Discussion in 'Journalism topics only' started by TigerVols, Oct 21, 2015.

  1. Riptide

    Riptide Well-Known Member

    Gus also has now posted a column. It is here: Gus Stuff: ESPN - Thanks for the memories
     
    wicked likes this.
  2. cjericho

    cjericho Well-Known Member

  3. swingline

    swingline Well-Known Member

    Thanks for the IJAG info, MileHigh.
     
  4. poindexter

    poindexter Well-Known Member

    She hasn't been here, either.
     
  5. pseudo

    pseudo Well-Known Member

  6. Fredrick

    Fredrick Well-Known Member

    What a non sequitir. ESPN, which has contracts with all those sports for billions of dollars of rights fees, has cut a batch of bodies. You know what this reminds me of? Baseball. The teams are going to be falling over themselves to sign a hack like Johnny Cueto for 25 million a year for five years and yet they'll send home a grounds crew early to save a few bucks from minimum wage type workers. Can someone explain how ESPN can throw billions for rights fees and has to cut normal folk who are just trying to put food on the table?
     
  7. 93Devil

    93Devil Well-Known Member

    It reminds me of America.
     
    Tweener and BDC99 like this.
  8. poindexter

    poindexter Well-Known Member

    You mean the $1.9 billion they pay to the NFL annually?

    http://www.nytimes.com/2011/09/09/s...xtends-deal-with-nfl-for-15-billion.html?_r=0

    Divide by the number of games (add a playoff game and an occasional Super Bowl).
     
  9. DanOregon

    DanOregon Well-Known Member

    Between ratings and cord-cutters, ESPN is in a tough spot, they need the rights to justify the price, but if the price is too high and people drop cable they lose advertising base. Do they drop the rate they are asking? I don't think they get where they need to be by cutting staff. I've always wondered why ESPN didn't leverage itself better. They overpay on rights fees routinely.
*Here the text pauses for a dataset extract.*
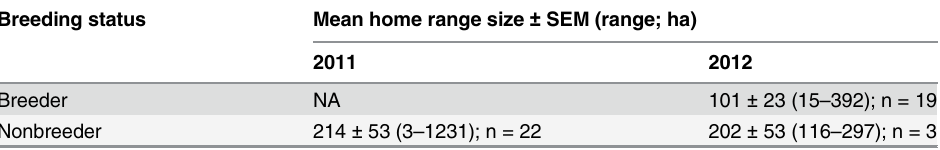
Table 3. Breeding season 95% fixed kernel home range sizes for breeding and nonbreeding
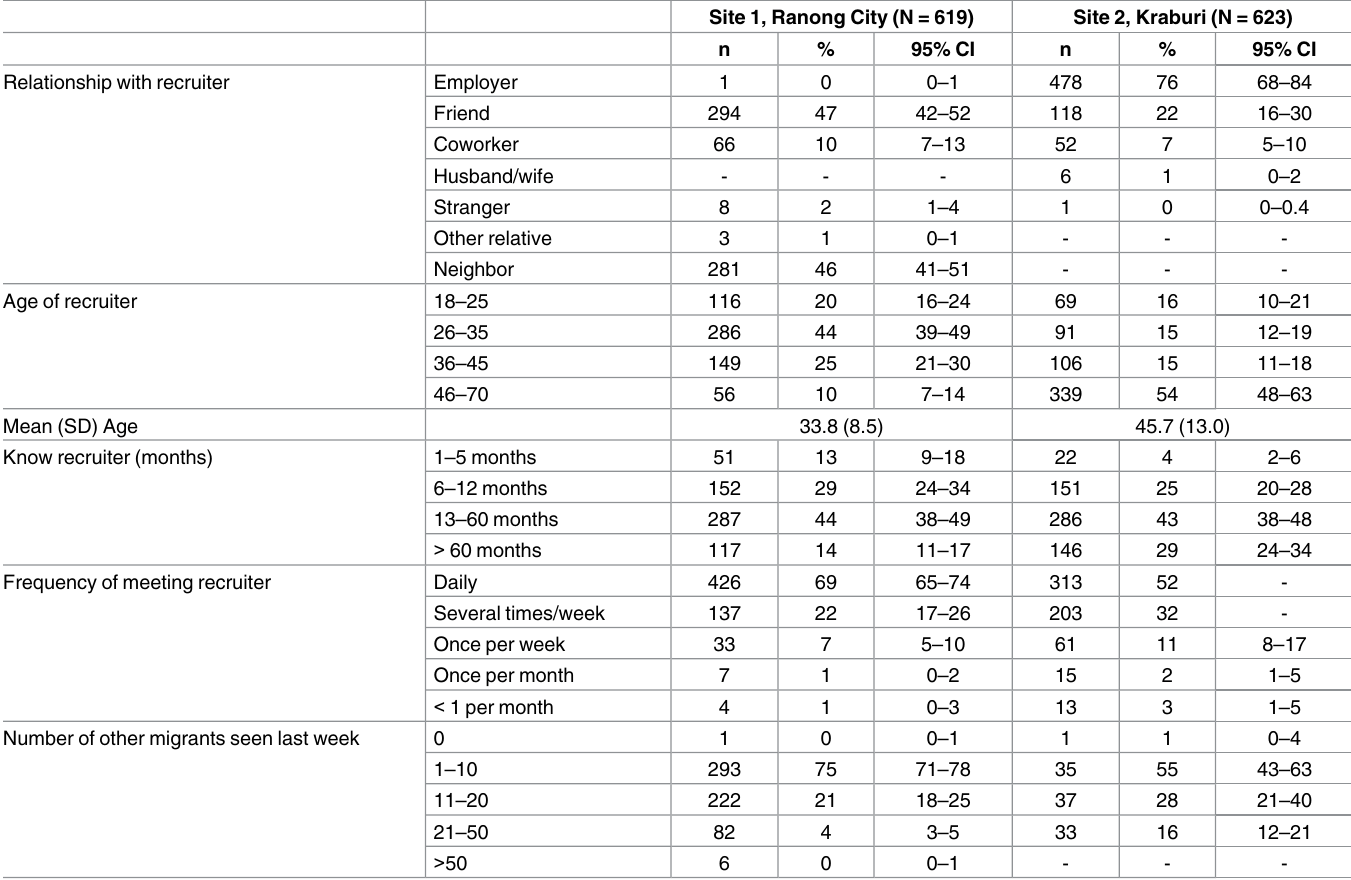
Table 7. RDS-weighted estimates of network characteristics by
Leagues need to be on ESPN and they could use their heft to move the rights fees market.
     
  10. SpeedTchr

    SpeedTchr Well-Known Member

    Someone's gonna tell us TV is DEAD pretty soon.
     
  11. swingline

    swingline Well-Known Member

    Rock 'n' roll is dead,
    Long live rock.
     
  12. YorksArcades

    YorksArcades Active Member

    TV will not be dead for a long time.

    Unless there is some new innovation in the near future, there will at the very least be TVs drawing eyes at bars, restaurants, etc.

    This is where ESPN's current programming, largely consisting of navel-gazers sitting around a desk and trying desperately to sound smart, is a dismal failure. That type of offering is destined to fail -- hard.